In a further extension of complexity, there is considerable evidence that prion structure and activity is affected not only by the amyloid structure of the folded protein, but by other parts of the protein, and in particular by the loops at the ends of and often connecting the β-strands. While there is no structure available in sufficient detail to illustrate this point for PrP, it is evident in the cases of Aβ and HET-s. Mutations in a region without β-structure, the connecting loop between the 2 rungs of the β-solenoidal structure of HET-s (), can have a large impact on fibrillization kinetics, stability, and structure of the fibril,Citation20 as well as infectivity.Citation26 In Aβ, residues 21–23 in the boundary between the first β-strand and the loop connecting it to the second strand are often altered in families exhibiting early-onset Alzheimer's disease.Citation27

Perhaps the greatest value for prion studies of at least the larger fragments of PrP lies in their use not as structural models for the active prion itself, but as templates that illustrate the phenomenon of heterogeneous seeding or deformed templating.Citation17,18,19,28 The infectivity of PrP55, for example, may well come from heterogeneous seeding, that is, seeding between distinct amyloid architectures. With two rungs of a β-solenoid, PrP55 could easily contain a structured segment that can act as a seed, in distinct contrast to PrP21 and other short, non-infectious fragments. Such seed structures would usually need to contain elements of the PrPSc structure, and to that extent could represent partial structural models, although they do not contain all of the important molecular interactions found in PrPSc. Even more significantly, however, the phenomenon of seeding itself has important biological consequences.

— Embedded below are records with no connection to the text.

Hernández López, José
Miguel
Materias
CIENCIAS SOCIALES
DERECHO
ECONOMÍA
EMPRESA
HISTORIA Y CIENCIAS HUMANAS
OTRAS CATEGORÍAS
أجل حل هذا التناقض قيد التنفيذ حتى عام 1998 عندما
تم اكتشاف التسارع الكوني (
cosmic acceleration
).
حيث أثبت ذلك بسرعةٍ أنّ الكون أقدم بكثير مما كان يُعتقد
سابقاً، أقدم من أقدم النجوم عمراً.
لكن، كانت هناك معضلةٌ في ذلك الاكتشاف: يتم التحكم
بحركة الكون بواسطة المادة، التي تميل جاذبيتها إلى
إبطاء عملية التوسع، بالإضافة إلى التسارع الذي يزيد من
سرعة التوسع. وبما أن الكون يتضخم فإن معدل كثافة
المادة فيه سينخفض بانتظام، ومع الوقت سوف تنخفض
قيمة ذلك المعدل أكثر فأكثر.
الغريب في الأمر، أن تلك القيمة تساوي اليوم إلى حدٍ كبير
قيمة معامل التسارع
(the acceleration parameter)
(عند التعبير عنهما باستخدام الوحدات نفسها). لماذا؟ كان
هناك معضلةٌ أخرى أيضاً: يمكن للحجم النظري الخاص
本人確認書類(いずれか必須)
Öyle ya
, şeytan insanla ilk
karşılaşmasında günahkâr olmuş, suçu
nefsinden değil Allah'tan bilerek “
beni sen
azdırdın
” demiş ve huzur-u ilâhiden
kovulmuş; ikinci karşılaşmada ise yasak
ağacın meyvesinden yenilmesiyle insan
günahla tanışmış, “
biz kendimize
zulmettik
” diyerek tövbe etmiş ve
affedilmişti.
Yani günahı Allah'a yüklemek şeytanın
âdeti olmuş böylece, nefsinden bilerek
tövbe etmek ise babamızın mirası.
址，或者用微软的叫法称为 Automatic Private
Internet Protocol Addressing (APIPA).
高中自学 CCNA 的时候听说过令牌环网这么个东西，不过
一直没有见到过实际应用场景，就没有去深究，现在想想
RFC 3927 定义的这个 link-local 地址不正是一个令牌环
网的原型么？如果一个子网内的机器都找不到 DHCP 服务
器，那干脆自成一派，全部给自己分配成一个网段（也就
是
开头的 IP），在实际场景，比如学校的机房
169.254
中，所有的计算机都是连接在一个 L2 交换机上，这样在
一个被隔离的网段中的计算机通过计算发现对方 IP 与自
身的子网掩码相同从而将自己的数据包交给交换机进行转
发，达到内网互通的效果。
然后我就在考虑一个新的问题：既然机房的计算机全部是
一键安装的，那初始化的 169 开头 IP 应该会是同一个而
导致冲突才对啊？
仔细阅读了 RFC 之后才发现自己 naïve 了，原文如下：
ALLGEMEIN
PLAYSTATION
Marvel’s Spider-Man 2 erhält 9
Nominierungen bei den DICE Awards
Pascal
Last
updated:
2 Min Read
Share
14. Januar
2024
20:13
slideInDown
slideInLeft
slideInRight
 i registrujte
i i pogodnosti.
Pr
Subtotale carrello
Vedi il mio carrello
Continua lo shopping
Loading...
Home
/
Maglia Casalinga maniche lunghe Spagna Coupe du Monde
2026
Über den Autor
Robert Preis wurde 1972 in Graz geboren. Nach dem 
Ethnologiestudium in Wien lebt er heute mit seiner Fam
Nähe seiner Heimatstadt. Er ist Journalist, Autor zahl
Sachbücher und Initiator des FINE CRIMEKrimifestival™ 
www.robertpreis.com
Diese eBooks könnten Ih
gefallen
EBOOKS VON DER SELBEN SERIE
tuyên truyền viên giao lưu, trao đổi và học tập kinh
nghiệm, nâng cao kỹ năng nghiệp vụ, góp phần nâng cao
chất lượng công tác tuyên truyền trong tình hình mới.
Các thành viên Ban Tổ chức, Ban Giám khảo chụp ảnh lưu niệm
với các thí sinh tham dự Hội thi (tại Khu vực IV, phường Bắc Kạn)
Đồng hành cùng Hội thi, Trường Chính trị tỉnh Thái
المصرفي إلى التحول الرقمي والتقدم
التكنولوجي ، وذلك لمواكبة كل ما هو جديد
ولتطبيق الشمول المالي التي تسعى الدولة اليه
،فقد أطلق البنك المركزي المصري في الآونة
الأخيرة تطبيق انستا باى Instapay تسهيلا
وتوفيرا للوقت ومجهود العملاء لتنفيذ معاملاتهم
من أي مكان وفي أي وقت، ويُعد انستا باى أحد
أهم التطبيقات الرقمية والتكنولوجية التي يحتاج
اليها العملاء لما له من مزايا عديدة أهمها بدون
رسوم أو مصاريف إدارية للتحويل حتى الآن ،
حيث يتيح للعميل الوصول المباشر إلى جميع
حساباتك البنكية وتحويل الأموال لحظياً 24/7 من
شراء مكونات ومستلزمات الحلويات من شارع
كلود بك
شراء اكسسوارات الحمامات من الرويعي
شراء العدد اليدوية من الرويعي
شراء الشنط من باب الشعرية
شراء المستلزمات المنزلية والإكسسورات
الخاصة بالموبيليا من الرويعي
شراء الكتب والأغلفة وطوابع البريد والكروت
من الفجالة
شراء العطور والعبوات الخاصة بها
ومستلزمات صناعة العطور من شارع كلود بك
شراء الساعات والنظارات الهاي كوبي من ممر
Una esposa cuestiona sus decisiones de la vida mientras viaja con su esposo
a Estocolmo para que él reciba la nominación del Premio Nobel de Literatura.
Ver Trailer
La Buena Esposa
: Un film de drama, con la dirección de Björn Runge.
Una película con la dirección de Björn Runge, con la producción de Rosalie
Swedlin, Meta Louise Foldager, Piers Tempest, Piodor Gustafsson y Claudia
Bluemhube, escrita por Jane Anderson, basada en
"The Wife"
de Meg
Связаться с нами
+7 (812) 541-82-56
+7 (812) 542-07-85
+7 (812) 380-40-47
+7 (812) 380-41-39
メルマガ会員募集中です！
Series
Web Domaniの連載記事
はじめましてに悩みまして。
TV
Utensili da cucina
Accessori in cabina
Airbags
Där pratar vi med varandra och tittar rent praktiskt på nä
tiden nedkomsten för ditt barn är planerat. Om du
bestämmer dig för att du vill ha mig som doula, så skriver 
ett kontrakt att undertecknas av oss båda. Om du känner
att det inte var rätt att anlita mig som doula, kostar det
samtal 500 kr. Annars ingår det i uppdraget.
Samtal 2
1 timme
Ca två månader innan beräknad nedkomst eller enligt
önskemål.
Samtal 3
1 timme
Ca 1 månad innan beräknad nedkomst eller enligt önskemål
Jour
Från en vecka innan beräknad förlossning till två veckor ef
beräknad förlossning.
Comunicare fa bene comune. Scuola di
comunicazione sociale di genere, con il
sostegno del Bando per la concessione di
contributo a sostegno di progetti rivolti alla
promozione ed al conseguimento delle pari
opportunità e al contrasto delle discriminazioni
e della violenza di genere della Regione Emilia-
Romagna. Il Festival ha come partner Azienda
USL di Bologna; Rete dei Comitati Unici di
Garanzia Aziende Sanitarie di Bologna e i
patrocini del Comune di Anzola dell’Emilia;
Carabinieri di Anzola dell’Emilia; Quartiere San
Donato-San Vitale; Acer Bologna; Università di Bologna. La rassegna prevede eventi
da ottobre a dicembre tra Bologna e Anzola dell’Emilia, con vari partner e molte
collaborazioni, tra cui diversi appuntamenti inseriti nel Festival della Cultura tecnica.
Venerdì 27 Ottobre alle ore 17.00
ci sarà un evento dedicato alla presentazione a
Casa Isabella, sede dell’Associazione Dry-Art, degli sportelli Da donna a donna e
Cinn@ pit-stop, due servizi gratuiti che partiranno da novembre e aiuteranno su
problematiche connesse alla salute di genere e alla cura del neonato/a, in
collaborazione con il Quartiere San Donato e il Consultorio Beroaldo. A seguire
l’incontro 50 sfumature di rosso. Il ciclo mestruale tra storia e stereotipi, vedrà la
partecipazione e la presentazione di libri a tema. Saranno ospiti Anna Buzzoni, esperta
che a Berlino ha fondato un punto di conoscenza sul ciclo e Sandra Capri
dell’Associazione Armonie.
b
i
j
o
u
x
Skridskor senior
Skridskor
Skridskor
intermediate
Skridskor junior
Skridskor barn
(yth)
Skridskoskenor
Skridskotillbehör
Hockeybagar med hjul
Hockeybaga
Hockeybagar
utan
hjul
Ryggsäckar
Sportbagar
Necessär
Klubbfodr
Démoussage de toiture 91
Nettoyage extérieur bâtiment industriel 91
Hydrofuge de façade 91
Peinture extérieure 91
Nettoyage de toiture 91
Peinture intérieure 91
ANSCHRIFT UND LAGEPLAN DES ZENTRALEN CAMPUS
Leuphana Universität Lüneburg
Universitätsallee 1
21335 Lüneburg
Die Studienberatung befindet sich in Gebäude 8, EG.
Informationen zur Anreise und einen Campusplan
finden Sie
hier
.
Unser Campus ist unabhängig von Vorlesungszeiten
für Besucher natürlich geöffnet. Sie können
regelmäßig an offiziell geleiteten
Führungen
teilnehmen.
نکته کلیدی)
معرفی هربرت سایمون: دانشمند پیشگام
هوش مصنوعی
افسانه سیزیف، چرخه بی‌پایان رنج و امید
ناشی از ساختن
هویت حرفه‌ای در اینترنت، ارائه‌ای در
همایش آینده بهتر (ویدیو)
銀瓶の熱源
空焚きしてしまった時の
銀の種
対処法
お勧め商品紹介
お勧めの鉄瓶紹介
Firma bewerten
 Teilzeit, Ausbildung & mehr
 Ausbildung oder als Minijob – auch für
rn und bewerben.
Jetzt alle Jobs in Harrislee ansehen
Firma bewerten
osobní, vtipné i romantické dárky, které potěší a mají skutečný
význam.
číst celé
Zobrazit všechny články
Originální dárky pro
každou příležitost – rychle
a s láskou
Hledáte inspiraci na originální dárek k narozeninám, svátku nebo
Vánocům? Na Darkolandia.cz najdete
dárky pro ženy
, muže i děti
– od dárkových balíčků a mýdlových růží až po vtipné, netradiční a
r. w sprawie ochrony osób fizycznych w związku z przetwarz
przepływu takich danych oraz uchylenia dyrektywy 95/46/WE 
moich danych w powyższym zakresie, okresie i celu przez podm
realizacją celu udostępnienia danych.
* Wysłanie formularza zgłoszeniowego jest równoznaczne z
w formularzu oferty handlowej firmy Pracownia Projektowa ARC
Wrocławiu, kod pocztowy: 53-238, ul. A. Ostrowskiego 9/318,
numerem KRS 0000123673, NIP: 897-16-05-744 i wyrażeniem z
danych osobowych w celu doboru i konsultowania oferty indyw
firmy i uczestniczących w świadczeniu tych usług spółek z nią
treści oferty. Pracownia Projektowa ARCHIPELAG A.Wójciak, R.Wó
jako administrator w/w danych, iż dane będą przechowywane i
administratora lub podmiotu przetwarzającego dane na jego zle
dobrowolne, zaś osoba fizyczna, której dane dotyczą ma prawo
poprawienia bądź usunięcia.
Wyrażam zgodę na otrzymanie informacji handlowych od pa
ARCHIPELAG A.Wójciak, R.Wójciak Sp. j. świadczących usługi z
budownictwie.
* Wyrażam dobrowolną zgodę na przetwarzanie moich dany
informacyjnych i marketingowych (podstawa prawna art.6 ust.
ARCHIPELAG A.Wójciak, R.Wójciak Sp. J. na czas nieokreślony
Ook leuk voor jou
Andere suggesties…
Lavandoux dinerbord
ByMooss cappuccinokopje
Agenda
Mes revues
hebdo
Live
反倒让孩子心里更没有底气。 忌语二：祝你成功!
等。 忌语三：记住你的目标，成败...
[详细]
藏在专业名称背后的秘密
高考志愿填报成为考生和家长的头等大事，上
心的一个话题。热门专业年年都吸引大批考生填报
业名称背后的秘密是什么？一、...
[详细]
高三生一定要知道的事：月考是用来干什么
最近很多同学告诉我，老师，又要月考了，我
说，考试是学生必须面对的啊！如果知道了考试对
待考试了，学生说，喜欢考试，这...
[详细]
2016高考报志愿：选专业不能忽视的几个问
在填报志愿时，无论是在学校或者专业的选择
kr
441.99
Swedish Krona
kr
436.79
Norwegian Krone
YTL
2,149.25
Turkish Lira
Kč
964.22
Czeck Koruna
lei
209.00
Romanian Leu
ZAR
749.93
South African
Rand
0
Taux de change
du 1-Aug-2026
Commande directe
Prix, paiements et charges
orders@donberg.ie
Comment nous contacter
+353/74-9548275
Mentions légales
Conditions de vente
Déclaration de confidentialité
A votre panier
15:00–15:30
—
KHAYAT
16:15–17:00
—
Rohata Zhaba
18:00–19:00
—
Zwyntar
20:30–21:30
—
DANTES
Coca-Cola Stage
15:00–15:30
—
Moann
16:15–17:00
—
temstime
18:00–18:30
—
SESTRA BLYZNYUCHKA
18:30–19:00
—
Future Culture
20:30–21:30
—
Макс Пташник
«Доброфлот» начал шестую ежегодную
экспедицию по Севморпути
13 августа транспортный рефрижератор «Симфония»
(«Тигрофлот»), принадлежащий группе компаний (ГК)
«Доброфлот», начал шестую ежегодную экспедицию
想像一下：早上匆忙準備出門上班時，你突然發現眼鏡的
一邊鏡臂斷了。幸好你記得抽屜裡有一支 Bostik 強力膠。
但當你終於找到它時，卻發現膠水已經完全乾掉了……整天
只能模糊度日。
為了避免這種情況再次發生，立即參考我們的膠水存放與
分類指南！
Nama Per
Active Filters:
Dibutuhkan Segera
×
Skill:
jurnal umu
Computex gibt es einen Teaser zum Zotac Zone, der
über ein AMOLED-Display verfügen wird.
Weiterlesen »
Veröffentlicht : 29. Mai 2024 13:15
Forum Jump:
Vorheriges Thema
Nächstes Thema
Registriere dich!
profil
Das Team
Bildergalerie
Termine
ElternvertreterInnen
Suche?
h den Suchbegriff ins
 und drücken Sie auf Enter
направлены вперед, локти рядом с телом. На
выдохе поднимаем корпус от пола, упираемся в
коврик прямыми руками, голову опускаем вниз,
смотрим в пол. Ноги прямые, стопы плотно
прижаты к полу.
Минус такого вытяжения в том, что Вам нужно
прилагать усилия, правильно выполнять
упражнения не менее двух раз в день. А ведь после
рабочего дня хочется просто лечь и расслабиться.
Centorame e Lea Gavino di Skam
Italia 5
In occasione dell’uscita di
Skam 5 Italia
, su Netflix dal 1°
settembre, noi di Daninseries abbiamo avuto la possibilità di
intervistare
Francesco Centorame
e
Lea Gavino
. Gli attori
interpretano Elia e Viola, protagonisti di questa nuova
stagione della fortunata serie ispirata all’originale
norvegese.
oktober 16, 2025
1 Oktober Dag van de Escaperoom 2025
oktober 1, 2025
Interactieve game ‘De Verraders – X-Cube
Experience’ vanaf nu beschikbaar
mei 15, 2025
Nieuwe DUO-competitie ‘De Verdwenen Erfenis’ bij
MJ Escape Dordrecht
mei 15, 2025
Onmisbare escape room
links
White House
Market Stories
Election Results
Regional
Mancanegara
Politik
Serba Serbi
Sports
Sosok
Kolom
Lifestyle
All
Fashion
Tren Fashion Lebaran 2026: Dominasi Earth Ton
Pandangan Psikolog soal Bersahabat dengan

The complexity of prion structures can allow a variety of amyloid structures to form, and some of these structures can give rise to prion strains, having different phenotypes. For example, behavioral variation has been observed among PrP strains.Citation29 The molecular basis of differences among strains is now widely considered to be structural variation. Although self-propagation of molecular conformation in prions usually faithfully replicates the original prion structure, prions may occasionally act as seeds to form different structures. This is the process of deformed templating, and has been demonstrated in HET-sCitation19,28 and PrP.Citation17 Amyloids with distinct architectures can interact with one another, without requiring in vivo cofactors. Deformed templating provides a mechanism for a preferred prion structure to be reached from different initial nucleating agents, although the process may require several passages through animals.Citation17,30

In summary, small fragments of prion proteins have at best limited value as structural models, but infectious fragments, which have at least until now only included fragments of considerable size such as PrP55, may well have value in heterogeneous seeding or deformed templating studies of prion strains, strain adaptation, and interspecies prion transmission.

Disclosure of Potential Conflicts of Interest

No potential conflicts of interest were disclosed.

Funding

This work was supported by U.S. National Institutes of Health (NIH) grants AG002132, AG021601, AG010770, and F31-AG040947. The SSRL is a national user facility operated by Stanford University on behalf of the DOE. The SSRL Structural Molecular Biology Program is supported by the DOE and NIH. The APS is supported by the DOE. BioCAT is supported by NIH grant 9 P41 GM103622.